When you are busy, it’s easy to go for food items that you keep in your pantry, so stock up on foods that are nutritious and convenient! These include fresh fruit, raw veggies, nuts, seeds, cheese, yogurt, low sugar high fibre breakfast cereals, popcorn (not buttered), and canned tuna. Add a snack whenever your meals are 4 or more hours apart.

Drink Less Caffeine

Searching for caffeine to get through the pile of study notes? While caffeine does provide you with an energy boost for a short time, afterwards it can leave you feeling jittery, nervous, and/or anxious. Moreover, depending on how much caffeine your body can tolerate, you could experience an upset stomach and insomnia.

If you choose to consume caffeine, limit your intake during the day. Choose water, sparkling water, herbal teas, or decaffeinated coffee instead. You can start decreasing your caffeine intake by having a half-decaf coffee and slowly decrease the caffeine from there!

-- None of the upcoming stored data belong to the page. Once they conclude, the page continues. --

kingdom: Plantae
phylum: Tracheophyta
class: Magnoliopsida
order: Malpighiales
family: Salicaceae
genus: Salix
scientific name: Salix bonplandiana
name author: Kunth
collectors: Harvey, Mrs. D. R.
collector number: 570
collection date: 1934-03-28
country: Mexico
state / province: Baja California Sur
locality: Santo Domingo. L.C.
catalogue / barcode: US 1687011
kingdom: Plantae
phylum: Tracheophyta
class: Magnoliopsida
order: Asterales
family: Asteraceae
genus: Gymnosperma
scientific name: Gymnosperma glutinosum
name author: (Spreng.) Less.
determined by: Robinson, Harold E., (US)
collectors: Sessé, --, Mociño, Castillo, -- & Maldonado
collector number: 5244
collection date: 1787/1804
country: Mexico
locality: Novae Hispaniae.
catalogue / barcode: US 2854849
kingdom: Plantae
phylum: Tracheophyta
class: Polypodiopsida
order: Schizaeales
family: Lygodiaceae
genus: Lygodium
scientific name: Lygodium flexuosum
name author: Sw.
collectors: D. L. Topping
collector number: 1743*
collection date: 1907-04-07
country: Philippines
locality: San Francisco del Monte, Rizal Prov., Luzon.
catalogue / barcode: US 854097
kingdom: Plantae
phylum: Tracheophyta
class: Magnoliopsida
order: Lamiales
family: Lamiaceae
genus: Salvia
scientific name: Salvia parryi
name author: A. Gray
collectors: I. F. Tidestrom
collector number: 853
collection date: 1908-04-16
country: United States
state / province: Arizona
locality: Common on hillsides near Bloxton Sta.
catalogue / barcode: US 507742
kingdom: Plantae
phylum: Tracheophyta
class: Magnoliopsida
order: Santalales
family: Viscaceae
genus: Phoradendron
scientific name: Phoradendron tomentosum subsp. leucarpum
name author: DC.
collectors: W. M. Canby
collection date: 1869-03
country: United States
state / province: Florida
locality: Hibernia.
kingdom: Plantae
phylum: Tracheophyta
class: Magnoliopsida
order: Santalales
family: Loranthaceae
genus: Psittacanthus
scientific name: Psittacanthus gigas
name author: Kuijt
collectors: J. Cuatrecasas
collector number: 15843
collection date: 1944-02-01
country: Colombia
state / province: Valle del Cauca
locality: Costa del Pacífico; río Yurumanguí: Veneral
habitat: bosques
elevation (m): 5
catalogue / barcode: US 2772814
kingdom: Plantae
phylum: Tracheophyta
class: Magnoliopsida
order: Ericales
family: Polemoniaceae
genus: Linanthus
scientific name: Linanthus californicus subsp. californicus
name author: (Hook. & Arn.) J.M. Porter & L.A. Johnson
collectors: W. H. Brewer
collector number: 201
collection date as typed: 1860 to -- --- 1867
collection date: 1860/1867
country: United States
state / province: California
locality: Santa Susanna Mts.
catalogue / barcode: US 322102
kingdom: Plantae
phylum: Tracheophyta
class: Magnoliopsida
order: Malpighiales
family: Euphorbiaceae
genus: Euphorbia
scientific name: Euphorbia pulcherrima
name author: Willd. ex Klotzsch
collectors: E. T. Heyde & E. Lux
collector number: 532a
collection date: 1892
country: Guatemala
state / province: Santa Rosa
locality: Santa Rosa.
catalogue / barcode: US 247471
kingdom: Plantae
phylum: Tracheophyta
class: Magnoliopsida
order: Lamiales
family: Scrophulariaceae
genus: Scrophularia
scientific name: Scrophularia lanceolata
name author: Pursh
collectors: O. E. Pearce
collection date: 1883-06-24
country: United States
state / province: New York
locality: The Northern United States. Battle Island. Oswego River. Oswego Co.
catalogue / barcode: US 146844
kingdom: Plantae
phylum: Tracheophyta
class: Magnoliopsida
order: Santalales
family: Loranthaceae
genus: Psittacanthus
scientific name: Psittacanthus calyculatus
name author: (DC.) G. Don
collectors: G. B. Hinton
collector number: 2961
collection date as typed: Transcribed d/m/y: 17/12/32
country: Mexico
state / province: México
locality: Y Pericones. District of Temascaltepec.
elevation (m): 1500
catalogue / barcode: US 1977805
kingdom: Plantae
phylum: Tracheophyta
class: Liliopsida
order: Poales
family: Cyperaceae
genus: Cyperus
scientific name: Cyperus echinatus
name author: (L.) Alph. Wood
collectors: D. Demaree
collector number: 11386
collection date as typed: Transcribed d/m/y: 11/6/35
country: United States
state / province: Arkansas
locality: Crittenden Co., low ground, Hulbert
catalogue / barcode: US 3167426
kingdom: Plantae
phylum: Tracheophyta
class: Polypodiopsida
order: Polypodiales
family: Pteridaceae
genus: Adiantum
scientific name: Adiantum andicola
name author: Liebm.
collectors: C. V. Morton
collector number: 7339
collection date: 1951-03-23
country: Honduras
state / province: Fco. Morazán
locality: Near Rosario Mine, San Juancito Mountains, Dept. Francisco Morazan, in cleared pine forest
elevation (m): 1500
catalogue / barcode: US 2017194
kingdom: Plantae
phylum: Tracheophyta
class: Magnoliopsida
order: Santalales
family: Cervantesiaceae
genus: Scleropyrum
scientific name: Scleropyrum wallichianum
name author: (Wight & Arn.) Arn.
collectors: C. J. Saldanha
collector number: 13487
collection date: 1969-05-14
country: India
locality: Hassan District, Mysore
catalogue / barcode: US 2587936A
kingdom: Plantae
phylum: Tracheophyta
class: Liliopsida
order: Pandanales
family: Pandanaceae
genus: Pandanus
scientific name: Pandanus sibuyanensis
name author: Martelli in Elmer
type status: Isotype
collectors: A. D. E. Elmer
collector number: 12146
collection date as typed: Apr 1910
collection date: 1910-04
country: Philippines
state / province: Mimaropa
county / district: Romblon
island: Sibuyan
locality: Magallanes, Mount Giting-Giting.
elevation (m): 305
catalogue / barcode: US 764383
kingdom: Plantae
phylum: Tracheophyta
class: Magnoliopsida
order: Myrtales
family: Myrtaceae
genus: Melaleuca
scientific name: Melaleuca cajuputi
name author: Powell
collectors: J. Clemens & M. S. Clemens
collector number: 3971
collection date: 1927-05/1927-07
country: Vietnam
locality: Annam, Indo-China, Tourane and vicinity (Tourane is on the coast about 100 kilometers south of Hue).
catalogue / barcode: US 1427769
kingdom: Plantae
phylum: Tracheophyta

Remember that you want to rest adequately before your exam, and high intakes of caffeine can be the reason why you can’t sleep the night before the exam.

Hydrate your Brain

We should be drinking at least 1.5L of water daily, but many times we forget to drink water especially when we are busy. Dehydration can sneak up on us and we might feel light-headed or even experience headaches due to dehydration. Carrying a reusable water bottle with you can help as a reminder to drink water, as you will most likely feel the need to fill the water bottle throughout the day. While plain water is typically the best way to hydrate, consider the following options to boost your fluid intake:

  • Infused Water: add fresh cut fruit, vegetables, or herbs. For example cucumber, oranges, lemon, mint leaves.
  • Tea: try pure, unsweetened brewed iced tea flavoured with citrus fruit (lemon, oranges, grapefruit)
  • Fruits and Veggies: some fruits and veggies are packed with water and they can help you increase our fluid intake. These include melons, cucumbers, citrus fruits, celery.

Sleep Well

It’s hard to prioritize sleep when we are busy, but not sleeping enough can make you irritable because you’re not feeling your best. Sleep quality and quantity are important during exam week and during the entire academic year. Having less than 7-9 hours of sleep each night, can leave you less alert and at risk for a weakened immune system – getting sick is the last thing you want when you need to study! Do your best to create a schedule where you have a regular bed and wake time.

If a full night of sleep is really something you can’t do, try to avoid staying up late multiple times in a row during the week. Remember that your health, your mood and your grades are important, and a good night’s sleep can make a great difference.

Try creating a routine where you shut off all your devices and dim the lights before going to bed (or even start reading a book before bed), this can help your body get ready to sleep.